But how does an artist document history while confined to their home?

As the world begins to reopen after months of closure, artwork created by more than 50 Middle Eastern artists will serve as a testament to the power of creativity, as part of the “Cities Under Quarantine: The Mailbox Project.”

“Cities Under Quarantine: The Mailbox Project” was launched by Beirut-based artist and founder of Dongola Books Abed Al-Kadiri. (Supplied)

The initiative was launched by Beirut-based artist and founder of Dongola Books Abed Al-Kadiri.

The scope of the project was not only to create works of art during varying states of lockdown, but to channel challenging feelings of anxiety into creativity.

The project involved the creation of more than 50 hand-made and hand-stitched books, produced in-house at Dongola and designed with each individual artist in mind by Reza Abedini.

Each book had the name of the artist it was sent to on its front cover and was distributed accordingly to Middle Eastern artists around the world working in isolation.

+===+

● Check your understanding
[a] Sum up the excerpt on the Mailbox Project in two sentences.
[b] Answer these questions from the excerpt on the Mailbox Project:
(i) In what city is Abed Al-Kadiri based?
(ii) Who designed the books with each individual artist in mind?
(iii) What appeared on the front cover of each book?

Stored data
+===+

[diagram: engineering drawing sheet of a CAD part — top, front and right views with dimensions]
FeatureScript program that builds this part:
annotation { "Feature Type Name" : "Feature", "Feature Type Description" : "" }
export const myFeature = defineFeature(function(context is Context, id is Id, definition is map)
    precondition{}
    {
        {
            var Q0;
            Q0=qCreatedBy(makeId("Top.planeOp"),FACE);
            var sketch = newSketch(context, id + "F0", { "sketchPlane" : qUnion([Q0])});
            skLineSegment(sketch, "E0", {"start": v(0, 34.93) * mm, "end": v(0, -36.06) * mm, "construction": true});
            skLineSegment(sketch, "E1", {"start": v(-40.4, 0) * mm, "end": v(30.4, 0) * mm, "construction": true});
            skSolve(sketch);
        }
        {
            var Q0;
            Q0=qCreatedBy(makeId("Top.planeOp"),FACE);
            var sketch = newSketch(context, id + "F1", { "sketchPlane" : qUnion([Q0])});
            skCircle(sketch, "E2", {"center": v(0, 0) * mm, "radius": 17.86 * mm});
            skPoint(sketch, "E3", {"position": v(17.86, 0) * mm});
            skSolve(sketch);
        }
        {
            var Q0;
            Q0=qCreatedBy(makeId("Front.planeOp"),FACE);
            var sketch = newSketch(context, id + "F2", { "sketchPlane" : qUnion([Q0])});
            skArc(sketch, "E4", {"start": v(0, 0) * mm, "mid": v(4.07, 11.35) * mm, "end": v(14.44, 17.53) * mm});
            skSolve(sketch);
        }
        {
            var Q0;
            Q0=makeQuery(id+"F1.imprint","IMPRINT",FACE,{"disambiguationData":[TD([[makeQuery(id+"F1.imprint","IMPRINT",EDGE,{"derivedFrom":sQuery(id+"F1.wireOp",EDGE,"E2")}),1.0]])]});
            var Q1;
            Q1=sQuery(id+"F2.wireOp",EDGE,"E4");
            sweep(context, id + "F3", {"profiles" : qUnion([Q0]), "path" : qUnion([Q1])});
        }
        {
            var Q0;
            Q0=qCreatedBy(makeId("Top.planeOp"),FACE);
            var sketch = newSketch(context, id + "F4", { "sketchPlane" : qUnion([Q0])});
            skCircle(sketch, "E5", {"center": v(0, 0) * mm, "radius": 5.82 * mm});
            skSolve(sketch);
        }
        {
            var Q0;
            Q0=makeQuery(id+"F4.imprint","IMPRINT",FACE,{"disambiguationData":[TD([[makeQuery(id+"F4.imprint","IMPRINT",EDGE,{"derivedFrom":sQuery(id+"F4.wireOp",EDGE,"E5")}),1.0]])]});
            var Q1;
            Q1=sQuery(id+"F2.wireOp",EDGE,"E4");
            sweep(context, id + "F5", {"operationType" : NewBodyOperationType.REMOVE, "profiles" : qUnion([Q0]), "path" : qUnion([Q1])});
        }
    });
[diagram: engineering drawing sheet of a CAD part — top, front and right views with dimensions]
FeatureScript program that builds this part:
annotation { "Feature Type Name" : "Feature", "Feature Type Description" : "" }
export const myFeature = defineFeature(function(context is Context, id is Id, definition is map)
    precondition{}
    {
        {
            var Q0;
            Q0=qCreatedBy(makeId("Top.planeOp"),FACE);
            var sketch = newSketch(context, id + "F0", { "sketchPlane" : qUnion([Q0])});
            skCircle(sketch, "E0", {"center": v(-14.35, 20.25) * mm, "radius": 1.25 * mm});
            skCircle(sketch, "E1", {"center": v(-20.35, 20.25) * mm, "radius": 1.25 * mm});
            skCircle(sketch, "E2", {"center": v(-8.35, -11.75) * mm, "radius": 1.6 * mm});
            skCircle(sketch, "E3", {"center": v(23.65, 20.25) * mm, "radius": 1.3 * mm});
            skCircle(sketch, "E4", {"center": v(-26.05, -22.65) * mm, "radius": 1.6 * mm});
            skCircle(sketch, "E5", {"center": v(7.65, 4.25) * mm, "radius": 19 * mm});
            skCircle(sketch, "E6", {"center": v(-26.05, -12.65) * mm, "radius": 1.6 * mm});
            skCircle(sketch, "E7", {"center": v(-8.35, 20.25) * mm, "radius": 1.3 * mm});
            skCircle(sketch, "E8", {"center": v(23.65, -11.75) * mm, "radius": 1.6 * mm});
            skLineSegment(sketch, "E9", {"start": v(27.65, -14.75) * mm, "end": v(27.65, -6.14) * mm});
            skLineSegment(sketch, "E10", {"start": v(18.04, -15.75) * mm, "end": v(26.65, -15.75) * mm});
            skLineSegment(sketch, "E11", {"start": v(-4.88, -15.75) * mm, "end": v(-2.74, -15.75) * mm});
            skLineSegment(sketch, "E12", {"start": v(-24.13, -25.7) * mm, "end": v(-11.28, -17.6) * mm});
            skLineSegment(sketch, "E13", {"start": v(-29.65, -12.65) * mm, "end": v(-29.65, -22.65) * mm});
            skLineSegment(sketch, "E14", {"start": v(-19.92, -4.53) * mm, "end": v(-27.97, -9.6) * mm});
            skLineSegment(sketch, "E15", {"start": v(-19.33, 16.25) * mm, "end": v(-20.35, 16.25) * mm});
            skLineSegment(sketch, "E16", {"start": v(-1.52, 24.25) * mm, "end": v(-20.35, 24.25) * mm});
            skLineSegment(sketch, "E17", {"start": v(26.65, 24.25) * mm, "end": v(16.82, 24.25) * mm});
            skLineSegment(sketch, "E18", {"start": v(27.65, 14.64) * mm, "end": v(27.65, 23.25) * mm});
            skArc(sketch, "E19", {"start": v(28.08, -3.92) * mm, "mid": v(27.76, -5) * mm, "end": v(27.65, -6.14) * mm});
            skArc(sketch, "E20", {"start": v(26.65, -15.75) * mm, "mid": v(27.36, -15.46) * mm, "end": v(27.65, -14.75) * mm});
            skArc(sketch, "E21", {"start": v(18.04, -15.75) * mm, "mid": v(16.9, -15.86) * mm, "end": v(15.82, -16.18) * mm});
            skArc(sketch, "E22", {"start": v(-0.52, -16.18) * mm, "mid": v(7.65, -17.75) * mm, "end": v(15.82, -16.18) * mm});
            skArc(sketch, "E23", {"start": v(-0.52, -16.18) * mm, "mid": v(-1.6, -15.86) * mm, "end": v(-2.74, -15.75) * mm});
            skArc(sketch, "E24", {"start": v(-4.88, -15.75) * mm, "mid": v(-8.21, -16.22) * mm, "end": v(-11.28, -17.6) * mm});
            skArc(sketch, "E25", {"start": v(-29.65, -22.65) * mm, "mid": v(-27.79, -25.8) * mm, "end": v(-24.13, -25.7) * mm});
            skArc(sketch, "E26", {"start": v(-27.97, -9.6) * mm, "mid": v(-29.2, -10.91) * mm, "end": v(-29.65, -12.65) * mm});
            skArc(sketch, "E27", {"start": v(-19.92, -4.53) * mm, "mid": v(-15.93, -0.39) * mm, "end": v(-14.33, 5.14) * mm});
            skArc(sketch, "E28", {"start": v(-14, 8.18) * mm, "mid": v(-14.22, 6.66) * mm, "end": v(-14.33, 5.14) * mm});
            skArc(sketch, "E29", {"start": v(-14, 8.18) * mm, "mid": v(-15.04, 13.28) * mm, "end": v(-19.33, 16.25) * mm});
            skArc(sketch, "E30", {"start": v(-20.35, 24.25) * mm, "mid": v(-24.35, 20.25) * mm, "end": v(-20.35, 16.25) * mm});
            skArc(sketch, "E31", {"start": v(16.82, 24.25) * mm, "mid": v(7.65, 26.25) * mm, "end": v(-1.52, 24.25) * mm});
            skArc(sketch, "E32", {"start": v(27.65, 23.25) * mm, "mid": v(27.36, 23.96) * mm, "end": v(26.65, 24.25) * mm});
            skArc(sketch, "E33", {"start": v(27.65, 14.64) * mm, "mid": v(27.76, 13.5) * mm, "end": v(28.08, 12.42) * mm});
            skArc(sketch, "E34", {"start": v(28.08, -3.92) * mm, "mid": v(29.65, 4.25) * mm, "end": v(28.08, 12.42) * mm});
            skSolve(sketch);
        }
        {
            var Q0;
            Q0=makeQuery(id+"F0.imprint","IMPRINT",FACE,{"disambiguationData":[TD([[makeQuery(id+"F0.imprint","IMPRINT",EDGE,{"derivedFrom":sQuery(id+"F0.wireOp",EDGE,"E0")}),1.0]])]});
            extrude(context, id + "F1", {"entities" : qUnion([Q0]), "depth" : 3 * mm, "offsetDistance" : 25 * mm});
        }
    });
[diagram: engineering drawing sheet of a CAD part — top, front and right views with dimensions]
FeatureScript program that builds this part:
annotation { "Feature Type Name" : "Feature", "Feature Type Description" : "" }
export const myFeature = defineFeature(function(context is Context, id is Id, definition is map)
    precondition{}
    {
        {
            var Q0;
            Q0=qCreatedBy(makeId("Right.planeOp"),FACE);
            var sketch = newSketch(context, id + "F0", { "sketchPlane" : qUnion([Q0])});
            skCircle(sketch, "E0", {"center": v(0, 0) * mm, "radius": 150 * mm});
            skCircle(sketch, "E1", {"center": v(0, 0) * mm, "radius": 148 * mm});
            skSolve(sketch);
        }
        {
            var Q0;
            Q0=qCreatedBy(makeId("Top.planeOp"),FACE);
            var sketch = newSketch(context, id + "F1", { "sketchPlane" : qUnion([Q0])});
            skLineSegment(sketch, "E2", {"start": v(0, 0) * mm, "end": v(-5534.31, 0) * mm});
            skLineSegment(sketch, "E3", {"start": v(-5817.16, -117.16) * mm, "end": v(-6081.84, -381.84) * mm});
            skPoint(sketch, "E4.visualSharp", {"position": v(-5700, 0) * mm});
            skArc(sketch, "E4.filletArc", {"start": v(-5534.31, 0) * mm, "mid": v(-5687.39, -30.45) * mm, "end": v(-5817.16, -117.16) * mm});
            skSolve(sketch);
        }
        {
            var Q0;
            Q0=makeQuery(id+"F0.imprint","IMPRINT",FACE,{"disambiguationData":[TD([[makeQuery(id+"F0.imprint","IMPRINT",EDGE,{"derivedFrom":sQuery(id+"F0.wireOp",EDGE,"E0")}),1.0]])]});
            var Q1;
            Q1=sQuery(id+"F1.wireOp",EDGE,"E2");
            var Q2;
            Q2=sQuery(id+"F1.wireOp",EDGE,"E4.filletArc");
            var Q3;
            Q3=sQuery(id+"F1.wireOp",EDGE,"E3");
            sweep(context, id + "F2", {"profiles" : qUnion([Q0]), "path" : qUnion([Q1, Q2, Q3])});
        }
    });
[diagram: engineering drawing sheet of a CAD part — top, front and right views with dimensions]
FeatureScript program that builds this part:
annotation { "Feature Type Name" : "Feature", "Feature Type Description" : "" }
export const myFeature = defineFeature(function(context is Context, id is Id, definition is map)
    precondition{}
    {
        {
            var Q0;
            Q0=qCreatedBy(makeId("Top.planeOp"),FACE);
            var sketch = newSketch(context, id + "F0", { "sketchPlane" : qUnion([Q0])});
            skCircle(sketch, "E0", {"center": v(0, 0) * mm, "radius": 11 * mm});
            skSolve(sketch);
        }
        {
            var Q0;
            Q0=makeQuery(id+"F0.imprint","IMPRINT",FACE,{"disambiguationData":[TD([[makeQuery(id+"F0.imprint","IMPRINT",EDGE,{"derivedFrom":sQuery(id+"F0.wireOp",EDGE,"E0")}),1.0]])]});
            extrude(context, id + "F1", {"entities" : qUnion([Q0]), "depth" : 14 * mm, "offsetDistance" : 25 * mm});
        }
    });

+===+

● Your responses
[a] "Cities Under Quarantine: The Mailbox Project," launched by Beirut-based artist and Dongola Books founder Abed Al-Kadiri, brought together artwork by more than 50 Middle Eastern artists, aiming both to create art during lockdown and to channel anxiety into creativity. It involved more than 50 hand-made, hand-stitched books produced in-house at Dongola and designed for each artist by Reza Abedini, each bearing its recipient's name on the cover and sent to Middle Eastern artists around the world working in isolation.

[b]
(i) Beirut
(ii) Reza Abedini
(iii) The name of the artist it was sent to